C'est le monde à l'envers. Du maïs et du blé poussent sur des terres que les promoteurs immobiliers convoitaient, il n'y a pas si longtemps, pour y ériger des centres commerciaux ou des condos.

Des champs, que des constructeurs ont achetés à prix d'or au début des années 2000 pour spéculer sur l'immobilier, sont aujourd'hui rachetés au rabais par des agriculteurs qui augmentent leur surface cultivable...

Aux États-Unis et en Irlande, la bulle immobilière, qui a éclaté il y a quatre ans pour se transformer en grave crise financière, a fait place à un boom agricole.

L'Irlande, qui tente encore de se relever après l'effondrement de ses banques il y a près de trois ans, montre aujourd'hui des signes vitaux encourageants grâce, en bonne partie, à la santé retrouvée de ses fermes.

Le secteur agricole - une affaire de 6 milliards d'euros par an - est devenu une source vitale de fonds pour l'Irlande, car 80% de la production de ses fermes est exportée.

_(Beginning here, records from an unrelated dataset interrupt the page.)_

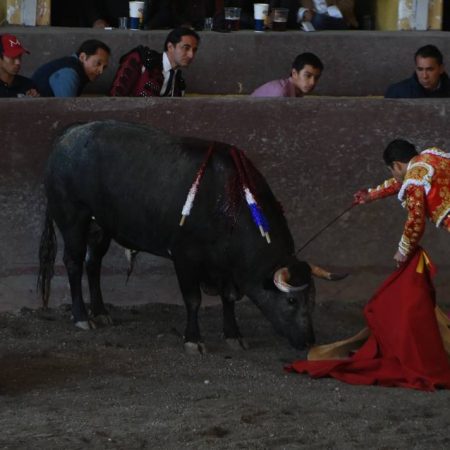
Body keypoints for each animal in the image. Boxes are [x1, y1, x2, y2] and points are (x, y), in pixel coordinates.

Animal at [39, 121, 344, 354]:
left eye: (312, 299)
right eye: (292, 301)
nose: (308, 341)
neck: (228, 203)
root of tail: (67, 136)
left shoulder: (225, 267)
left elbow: (228, 298)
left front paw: (233, 334)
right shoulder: (185, 258)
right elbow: (193, 299)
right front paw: (194, 340)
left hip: (101, 227)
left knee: (93, 264)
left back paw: (101, 312)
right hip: (73, 219)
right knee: (74, 263)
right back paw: (82, 317)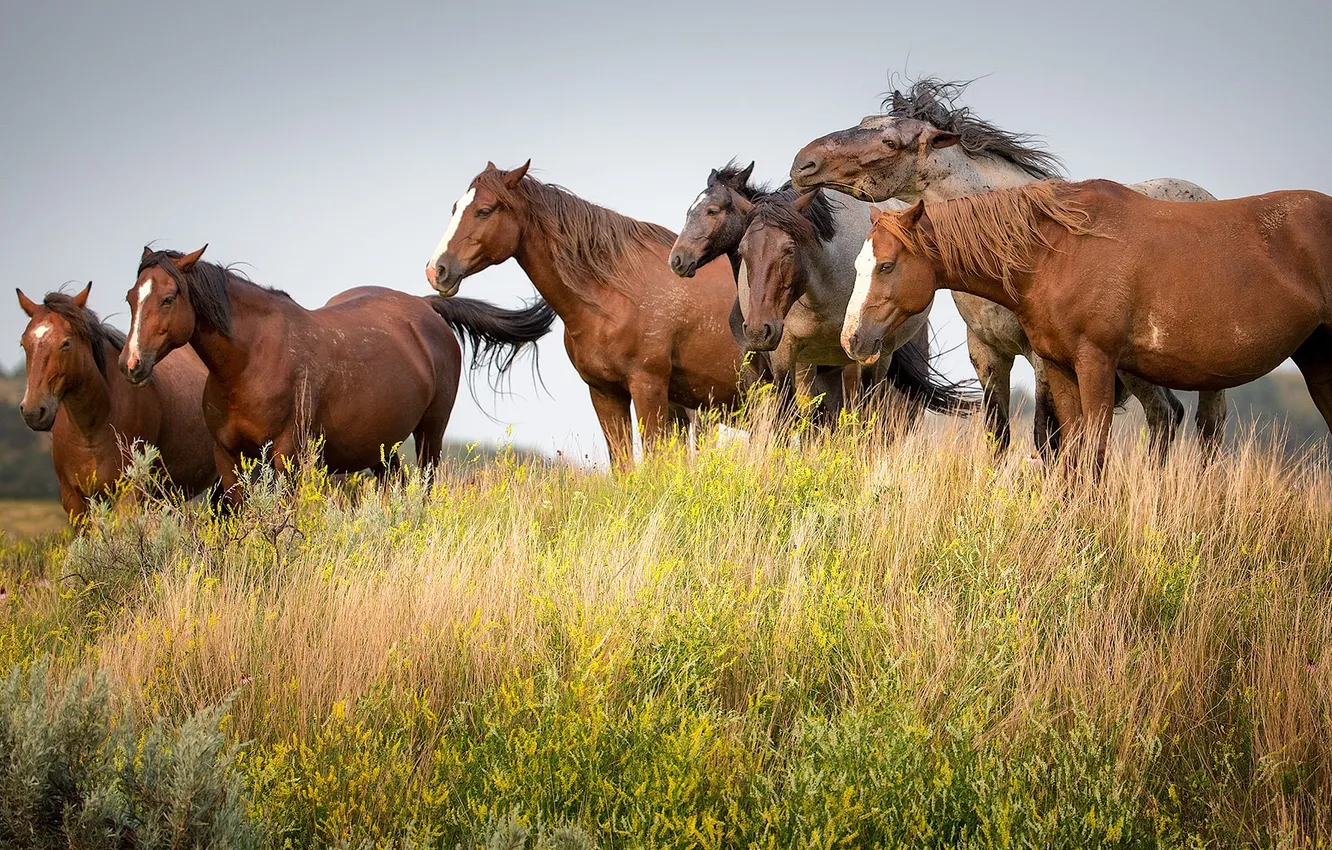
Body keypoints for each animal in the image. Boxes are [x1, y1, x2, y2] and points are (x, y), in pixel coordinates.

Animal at [17, 284, 216, 519]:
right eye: (23, 343)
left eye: (66, 343)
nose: (32, 411)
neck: (91, 429)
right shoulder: (73, 498)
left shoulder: (129, 492)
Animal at [121, 246, 554, 503]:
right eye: (130, 298)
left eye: (168, 298)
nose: (132, 364)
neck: (250, 362)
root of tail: (426, 307)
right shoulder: (228, 457)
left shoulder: (288, 455)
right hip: (382, 447)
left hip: (431, 434)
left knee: (425, 487)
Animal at [425, 161, 755, 470]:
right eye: (456, 208)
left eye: (484, 211)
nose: (436, 270)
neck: (616, 294)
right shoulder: (604, 392)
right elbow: (623, 466)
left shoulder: (648, 387)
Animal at [790, 77, 1227, 457]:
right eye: (865, 122)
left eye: (890, 142)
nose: (802, 164)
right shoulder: (987, 354)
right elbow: (997, 434)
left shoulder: (1041, 358)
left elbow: (1046, 437)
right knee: (1165, 415)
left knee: (1207, 428)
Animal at [842, 181, 1332, 477]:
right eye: (858, 265)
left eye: (886, 266)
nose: (852, 338)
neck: (1058, 252)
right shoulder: (1060, 367)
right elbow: (1073, 453)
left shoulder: (1095, 362)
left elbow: (1093, 453)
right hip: (1316, 360)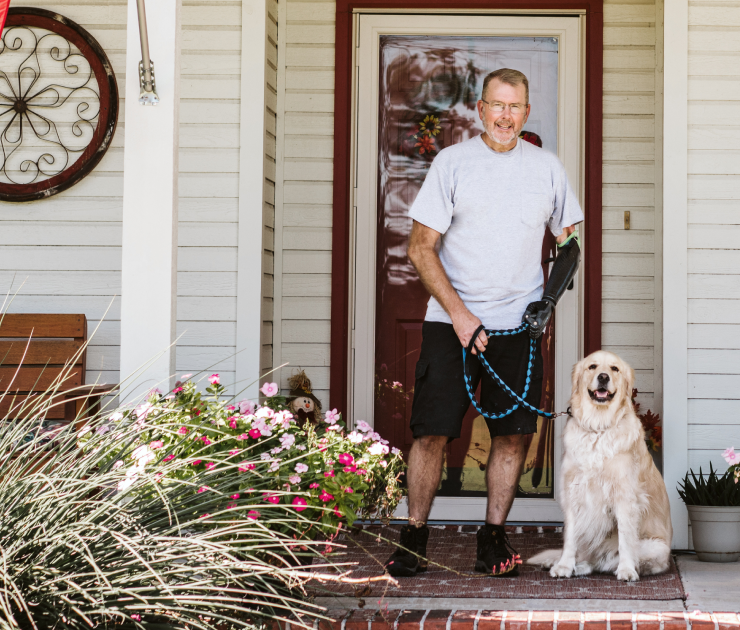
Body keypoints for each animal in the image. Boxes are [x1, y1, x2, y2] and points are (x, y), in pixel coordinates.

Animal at [528, 350, 672, 584]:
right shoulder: (573, 491)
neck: (598, 427)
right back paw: (566, 564)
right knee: (589, 560)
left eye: (614, 369)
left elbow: (625, 539)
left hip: (655, 547)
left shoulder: (625, 497)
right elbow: (570, 538)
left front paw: (627, 570)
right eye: (592, 366)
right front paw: (564, 566)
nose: (603, 377)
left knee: (608, 563)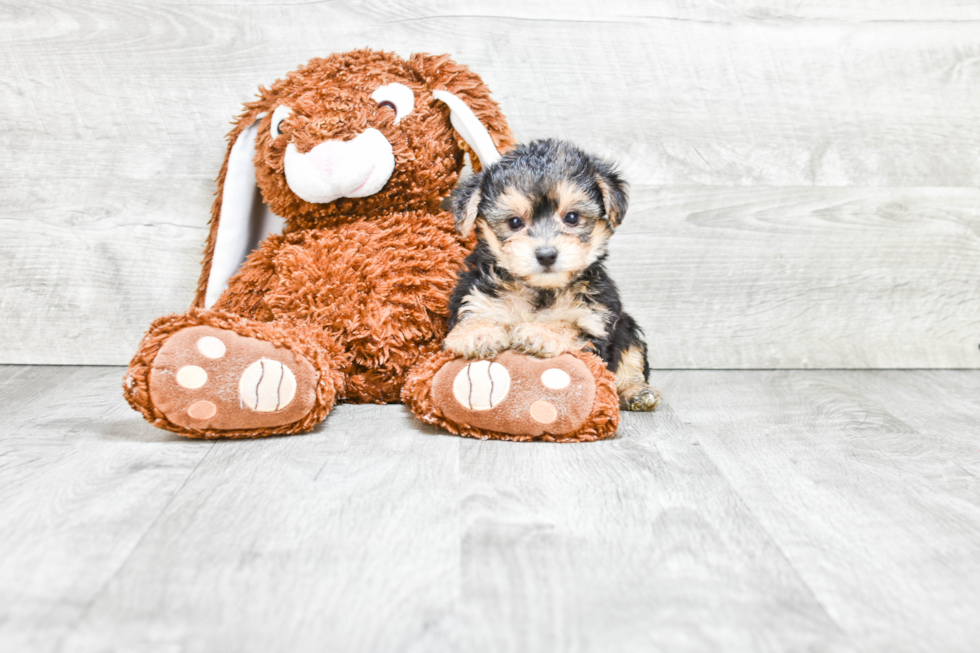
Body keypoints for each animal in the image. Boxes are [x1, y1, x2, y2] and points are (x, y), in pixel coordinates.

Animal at [444, 138, 660, 410]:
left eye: (572, 217)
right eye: (514, 222)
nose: (546, 255)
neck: (541, 290)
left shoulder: (594, 320)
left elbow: (570, 326)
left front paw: (541, 332)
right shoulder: (475, 298)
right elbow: (474, 317)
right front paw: (478, 333)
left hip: (626, 328)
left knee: (631, 356)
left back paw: (637, 392)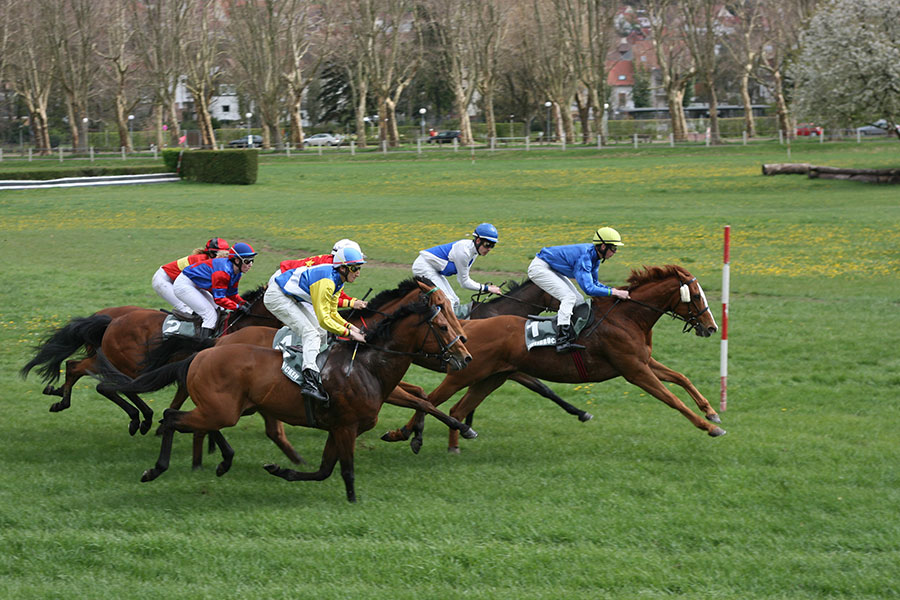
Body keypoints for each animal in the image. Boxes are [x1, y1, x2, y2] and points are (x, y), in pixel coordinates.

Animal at [20, 284, 278, 434]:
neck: (239, 325)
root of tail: (111, 320)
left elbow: (177, 402)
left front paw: (165, 424)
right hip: (128, 362)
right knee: (112, 383)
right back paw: (138, 418)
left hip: (110, 360)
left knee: (76, 366)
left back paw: (61, 398)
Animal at [108, 278, 474, 502]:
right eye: (443, 321)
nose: (465, 353)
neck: (367, 359)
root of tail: (208, 348)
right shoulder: (347, 425)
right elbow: (346, 467)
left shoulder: (345, 423)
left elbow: (422, 400)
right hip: (225, 409)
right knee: (175, 417)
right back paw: (161, 464)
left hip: (233, 407)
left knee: (194, 420)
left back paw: (223, 459)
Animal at [386, 264, 724, 452]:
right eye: (695, 296)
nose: (711, 327)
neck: (627, 317)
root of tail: (469, 327)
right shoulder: (634, 370)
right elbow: (672, 399)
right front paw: (710, 427)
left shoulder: (645, 362)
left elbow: (681, 378)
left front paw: (712, 412)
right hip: (465, 373)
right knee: (429, 399)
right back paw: (403, 433)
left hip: (491, 378)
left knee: (454, 407)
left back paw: (451, 442)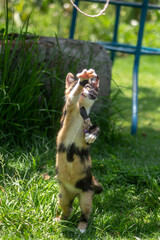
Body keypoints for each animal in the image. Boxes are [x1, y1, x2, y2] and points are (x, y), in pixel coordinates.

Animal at [55, 68, 103, 232]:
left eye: (89, 87)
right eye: (73, 85)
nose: (84, 88)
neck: (80, 111)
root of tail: (74, 192)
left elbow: (95, 127)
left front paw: (92, 135)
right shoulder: (69, 106)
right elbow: (72, 96)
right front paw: (84, 76)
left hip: (86, 196)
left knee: (85, 214)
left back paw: (81, 228)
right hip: (63, 195)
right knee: (68, 208)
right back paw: (59, 220)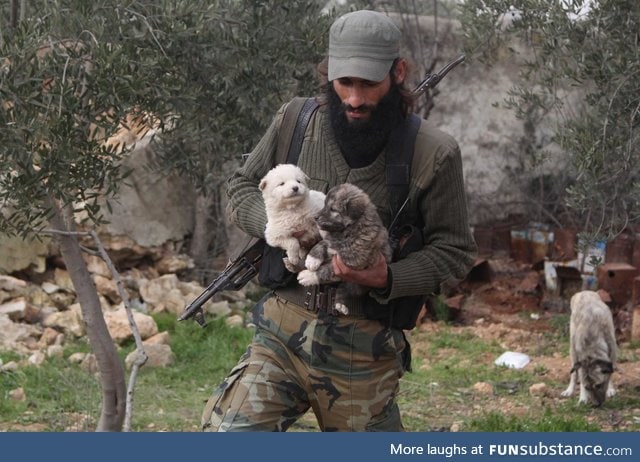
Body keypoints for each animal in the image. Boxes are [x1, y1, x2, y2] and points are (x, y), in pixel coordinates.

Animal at [296, 182, 390, 316]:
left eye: (333, 209)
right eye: (324, 204)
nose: (315, 217)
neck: (347, 231)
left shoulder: (351, 264)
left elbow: (326, 270)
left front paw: (309, 276)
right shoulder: (331, 241)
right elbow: (322, 244)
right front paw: (312, 260)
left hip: (356, 284)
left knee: (344, 289)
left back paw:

La flambée mondiale des prix des aliments a tout changé. Des fermes irlandaises, au bord de la faillite il y a cinq ans, ont augmenté du tiers leurs profits l'an dernier, après un bond de 27% en 2010, selon des données publiques compilées par le Financial Times.

Si bien que de jeunes gens, qui avaient quitté la ferme familiale il y a cinq ou six ans pour travailler dans la construction dans les villes, ont troqué le marteau pour la faux.

Les écoles d'agriculture sont pleines à craquer, rapportent des médias irlandais. Selon Teagasc, une agence gouvernementale, le nombre d'étudiants en agriculture a doublé en cinq ans. Il faut même refuser des étudiants faute de professeurs et d'espace.

Rappelons que la construction en Irlande, qui embauchait 272 000 travailleurs au pic du boom immobilier en 2007, a vu les effectifs fondre de 60% depuis, obligeant des milliers de jeunes gens à chercher une solution de rechange. Pour plusieurs d'entre eux, la solution est dans les prés.

»L'or vert»

Aux États-Unis, le boom agricole peut être résumé par deux statistiques: tandis que le prix des terrains à construire a chuté en moyenne de 70% depuis le sommet de 2006, la valeur des terres cultivables, elle, a augmenté de près de 20% depuis 2007.

D'où l'expression «l'or vert» que des économistes accolent de plus en plus aux propriétés agricoles.

Alors que des citadins sont ruinés par l'effondrement immobilier, voilà certains agriculteurs américains transformés en spéculateurs.

Par exemple, des producteurs de céréales de l'Arizona racontent, dans un récent article du Wall Street Journal, comment ils ont racheté des terres vendues cinq fois plus cher à des promoteurs immobiliers cinq ans plus tôt. Au lieu de condos, on y fait pousser du foin pour nourrir les bêtes.

Une nouvelle étude de la Réserve fédérale de Kansas City (RFKC) confirme le phénomène: la valeur des fermes américaines a triplé en moyenne depuis 1990 en termes réels, donc en tenant compte de l'inflation, pour atteindre près de 2000$US l'acre (dollars constants de 2005).

Et les fermiers s'en portent mieux: les prix moyens obtenus pour les produits de la récolte et de l'élevage ont grimpé de 35% et 17% depuis un an. Si bien que les revenus nets de la ferme ont grimpé de 30% en 2011, après une hausse similaire l'année précédente.

La «Renaissance agricole» a des échos sur l'ensemble de l'économie, le Midwest affichant les taux de chômage les plus bas au pays. Même à Wall Street, les actions des Caterpillar et (John) Deere&Co. - deux fabricants d'équipements lourds - surfent sur des sommets dans la foulée de leurs profits records.

Certes, le monde agricole a connu bien des hauts et des bas depuis un siècle. Les caprices de Mère Nature ou la hausse des coûts d'exploitation (carburant, engrais, etc.) peuvent en effet ruiner une ferme en un rien de temps.

Toutefois, la RFKC croit que c'est sérieux cette fois et que le monde agricole entre dans une «ère dorée» (golden era).

La forte demande (la population mondiale vient de franchir le seuil des sept milliards), les capacités de production à la limite, les bas taux d'intérêt et, surtout, les investissements massifs en équipements vont soutenir le milieu pour un bon bout de temps, croit la banque centrale régionale.

De quoi couper l'appétit des constructeurs de condos.